== Supplied entries
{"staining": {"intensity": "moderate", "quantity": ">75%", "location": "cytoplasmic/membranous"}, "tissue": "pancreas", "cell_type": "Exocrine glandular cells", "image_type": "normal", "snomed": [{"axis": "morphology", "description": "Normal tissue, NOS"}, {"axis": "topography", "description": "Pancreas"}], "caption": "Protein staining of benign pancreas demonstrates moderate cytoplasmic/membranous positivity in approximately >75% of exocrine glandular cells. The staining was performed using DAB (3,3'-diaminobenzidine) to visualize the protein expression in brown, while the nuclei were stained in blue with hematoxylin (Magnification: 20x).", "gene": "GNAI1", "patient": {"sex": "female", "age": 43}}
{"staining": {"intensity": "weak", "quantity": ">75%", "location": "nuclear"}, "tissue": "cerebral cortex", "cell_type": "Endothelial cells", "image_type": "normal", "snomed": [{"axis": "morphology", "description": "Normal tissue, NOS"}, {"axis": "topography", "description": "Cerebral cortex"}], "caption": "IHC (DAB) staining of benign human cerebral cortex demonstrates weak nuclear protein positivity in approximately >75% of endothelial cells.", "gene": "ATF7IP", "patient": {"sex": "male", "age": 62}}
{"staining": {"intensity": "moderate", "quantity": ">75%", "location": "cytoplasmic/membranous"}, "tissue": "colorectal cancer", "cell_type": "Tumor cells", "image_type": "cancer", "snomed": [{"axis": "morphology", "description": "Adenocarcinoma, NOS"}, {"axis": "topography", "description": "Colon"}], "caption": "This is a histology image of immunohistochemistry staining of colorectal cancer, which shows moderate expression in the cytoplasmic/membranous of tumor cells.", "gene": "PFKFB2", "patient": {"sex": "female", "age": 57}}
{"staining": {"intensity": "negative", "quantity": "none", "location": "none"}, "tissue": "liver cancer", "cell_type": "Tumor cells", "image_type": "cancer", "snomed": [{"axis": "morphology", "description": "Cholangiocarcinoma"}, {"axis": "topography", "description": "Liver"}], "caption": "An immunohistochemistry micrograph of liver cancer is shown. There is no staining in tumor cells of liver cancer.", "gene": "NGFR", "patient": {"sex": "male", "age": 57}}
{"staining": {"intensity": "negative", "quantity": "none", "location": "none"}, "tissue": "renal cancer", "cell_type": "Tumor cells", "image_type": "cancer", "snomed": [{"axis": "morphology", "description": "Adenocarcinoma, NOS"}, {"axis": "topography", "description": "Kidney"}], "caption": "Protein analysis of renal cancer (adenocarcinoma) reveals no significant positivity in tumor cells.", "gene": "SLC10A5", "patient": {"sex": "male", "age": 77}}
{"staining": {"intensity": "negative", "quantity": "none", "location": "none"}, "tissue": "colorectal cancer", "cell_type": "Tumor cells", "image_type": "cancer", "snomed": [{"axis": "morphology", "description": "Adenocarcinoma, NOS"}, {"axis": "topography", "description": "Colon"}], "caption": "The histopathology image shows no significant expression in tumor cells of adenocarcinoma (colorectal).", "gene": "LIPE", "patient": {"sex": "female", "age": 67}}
====
Required action: Pull every line containing "positivity" out of the data above.

Output of the exercise:
{"staining": {"intensity": "moderate", "quantity": ">75%", "location": "cytoplasmic/membranous"}, "tissue": "pancreas", "cell_type": "Exocrine glandular cells", "image_type": "normal", "snomed": [{"axis": "morphology", "description": "Normal tissue, NOS"}, {"axis": "topography", "description": "Pancreas"}], "caption": "Protein staining of benign pancreas demonstrates moderate cytoplasmic/membranous positivity in approximately >75% of exocrine glandular cells. The staining was performed using DAB (3,3'-diaminobenzidine) to visualize the protein expression in brown, while the nuclei were stained in blue with hematoxylin (Magnification: 20x).", "gene": "GNAI1", "patient": {"sex": "female", "age": 43}}
{"staining": {"intensity": "weak", "quantity": ">75%", "location": "nuclear"}, "tissue": "cerebral cortex", "cell_type": "Endothelial cells", "image_type": "normal", "snomed": [{"axis": "morphology", "description": "Normal tissue, NOS"}, {"axis": "topography", "description": "Cerebral cortex"}], "caption": "IHC (DAB) staining of benign human cerebral cortex demonstrates weak nuclear protein positivity in approximately >75% of endothelial cells.", "gene": "ATF7IP", "patient": {"sex": "male", "age": 62}}
{"staining": {"intensity": "negative", "quantity": "none", "location": "none"}, "tissue": "renal cancer", "cell_type": "Tumor cells", "image_type": "cancer", "snomed": [{"axis": "morphology", "description": "Adenocarcinoma, NOS"}, {"axis": "topography", "description": "Kidney"}], "caption": "Protein analysis of renal cancer (adenocarcinoma) reveals no significant positivity in tumor cells.", "gene": "SLC10A5", "patient": {"sex": "male", "age": 77}}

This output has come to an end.